The operations took place in Kaparfora Government Middle School, without basic amenities such as running water and sterilising equipment.

The doctor, who did not wear a surgical gown or cap, and neither washed his hands nor changed his gloves, operated on the women at night, by torchlight, using school desks as operating tables. He was aided by unqualified staff, who lay the women out on paddy straw when their operations had been completed.

Biswas said that neither the NGO nor the surgeon conducted pre-operative tests to determine suitability of the women for sterilization.

“As a result of these operations, three women were left profusely bleeding. Another woman was operated, despite being three-month pregnant. She miscarried days after the procedure.

“The surgeon left immediately after operating 53 women between 8pm and 10 pm. After the surgeries, all 53 women were crying out in pain. Though they were in desperate need of medical care, no one came to assist them,” she said.

Throughout India, Biswas said, rural women are routinely dehumanised in similar camps. “Reports and fact-findings from Maharashtra, Kerala and Madhya Pradesh demonstrate that standards of hygiene, consent and care are routinely ignored in sterilisation camps.”

On April 9, 26-year-old Bala underwent sterilisation at just such a camp in Nagaur district, Rajasthan. She died, allegedly of vasovagal shock, after her emergency post-operative transfer to a community health centre.

On February 9, a 35-year-old mother of six, Rekha Wasnik, who was pregnant with twins, bled to death in Madhya Pradesh’s Balaghat district.

She had been given no pre-operative check-up and sources in the district say she died of “sheer negligence”; her post-mortem report described “external and internal bleeding” in her uterus, from injuries caused by a sharp and pointed instrument as the cause of her death.

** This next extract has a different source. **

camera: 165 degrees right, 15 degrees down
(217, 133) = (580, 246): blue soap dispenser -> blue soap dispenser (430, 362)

Dr Anita Parashar, who performed the operation, told the Times of India that she made the first incision and found that Wasnik was pregnant. “So I stitched her up and told her to undergo an abortion.”

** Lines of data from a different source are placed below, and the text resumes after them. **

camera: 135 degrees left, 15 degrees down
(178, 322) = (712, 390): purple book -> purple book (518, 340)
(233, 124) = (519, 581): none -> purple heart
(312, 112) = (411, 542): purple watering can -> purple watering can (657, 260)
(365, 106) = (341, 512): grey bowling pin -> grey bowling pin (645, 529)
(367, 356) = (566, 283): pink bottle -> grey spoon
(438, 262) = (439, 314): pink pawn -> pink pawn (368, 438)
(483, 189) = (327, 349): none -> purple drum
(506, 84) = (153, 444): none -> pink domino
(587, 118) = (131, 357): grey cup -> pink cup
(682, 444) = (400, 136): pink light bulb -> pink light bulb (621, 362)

Dr Parashar said that she received a call later to inform her that the woman was feeling “unwell”.

Both men and women are routinely offered lottery tickets, electrical goods and even cars in exchange for being sterilised; often, the promised goods do not materialise.

In Madhya Pradesh, men have even been offered gun licences in exchange for vasectomies, under a scheme launched in 2008.

After a survey found that most men refused vasectomies because they did not want to lose their “manliness,” the Government decided to offer a gun licence as a “bigger symbol of manliness”.

In 2012, poor Indians are still sometimes forced to accept sterilisation in return for medicine or vaccines, either for themselves (in the case of a 16-year-old boy with a fever), or for their children. Some have even been threatened with the loss of their state food rations if they do not agree to the procedure.

Still others have woken, confused, after being drugged and operated on, perhaps with a little money in their pocket as compensation.

NGOs and officials continue to meet their quotas by any means possible, whether to stave off penalties or to earn bonuses for themselves.